Published by Daniel J. Kov in The Daily Journal
BRIDGETON – A government-community partnership designed to tackle local health issues will be officially unveiled Friday.
Residents will get the chance to learn more about the Live Healthy Cumberland County initiative, a program that ultimately seeks to improve the county’s poor health statistics and promote healthier living in the region.
“We’re trying to offer healthier efforts to the public,” Cumberland County Health Officer Megan Sheppard said. “We realize a lot of people shop at these corner stores daily, especially children. So we’re trying to put more fruits and vegetables at eye level — maybe they’ll choose that over candy.”
The United Health Foundation and the New Jersey Health Care Quality Institute awarded $550,000 in funding to Cumberland County, Trenton and Jersey City to focus on two things — making healthy food more available at corner stores and promoting healthy lifestyles at participating businesses, according to Cumberland County Freeholder Director Joseph Derella.
“There’s opportunities for people to go into these corner stores and markets and have the opportunity to get some educational stuff, healthy living and healthier diets,” Derella said. “It follows along with our initiatives to educate the public.”
About 27 businesses in the county have signed on so far, Sheppard said.
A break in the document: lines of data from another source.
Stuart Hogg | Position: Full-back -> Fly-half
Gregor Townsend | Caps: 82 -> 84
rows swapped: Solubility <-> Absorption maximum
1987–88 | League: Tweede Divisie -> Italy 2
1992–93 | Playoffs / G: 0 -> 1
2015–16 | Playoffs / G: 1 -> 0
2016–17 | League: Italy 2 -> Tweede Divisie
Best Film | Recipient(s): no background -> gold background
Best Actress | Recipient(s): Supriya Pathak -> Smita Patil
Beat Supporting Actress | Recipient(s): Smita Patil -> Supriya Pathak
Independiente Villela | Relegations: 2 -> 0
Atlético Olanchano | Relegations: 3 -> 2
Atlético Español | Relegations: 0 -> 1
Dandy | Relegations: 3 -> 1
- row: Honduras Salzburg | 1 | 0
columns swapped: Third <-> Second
The majority are in Bridgeton, a city with many corner stores.
This all means they will agree to make fruits, vegetables, canned foods, whole grains, produce and other healthy food items more prominent in their inventories and on the shelves.
“They’ll be greeted by health foods first and not the junk food,” Derella said.
The county’s incentives for these businesses to participate include advertising on their behalf, gift cards and coupons for shoppers, and more, according to Sheppard.
“We want to make sure that corner stores can offer the healthier options,” she said.
“Cumberland County is number one in agriculture production and revenue,” Derella said. “We should be having those things available to the residents in local stores.”
The other half of the initiative includes promoting a healthier lifestyle in the workplace.
With that, participating businesses will agree to create wellness committees in their workplaces and brainstorm ways to promote healthier lifestyles, be it group walks outdoors, healthier vending machine choices or other ideas.
“Simple changes that can increase the mentality of health in the workplace,” Sheppard said.
Six businesses have signed on so far, Sheppard said, with a dozen others in talks.
Those participating include the county itself, Gateway Action Partnership, CompleteCare, SNJ Today, the Bridgeton Public Library, SEB Group and SJI Services.
The hope is to lift Cumberland and Salem counties from their status as the state’s unhealthiest counties.
The Robert Wood Johnson Foundation and the University of Wisconsin Population Health Institute recently released their 2016 County Health Rankings & Roadmaps report, which ranked Cumberland dead last in the state in terms of health of its residents.
The rankings identified a number of areas of concern, including adult obesity, physical inactivity, low exercise opportunities, STDs, uninsured residents, low mammography screening, childhood poverty, violent crime, housing problems and more.
“Yes, we are the low end of the list in regards to healthy living, but we are moving forward to try and improve on that,” Derella said.
The program is actually an expanded form of Live Healthy Vineland, a partnership between the Vineland YMCA and the Vineland Health Department, which began last year and followed similar goals.
“We saw some success with the Vineland project and said we wanted to expand that into Bridgeton and Millville,” Sheppard said.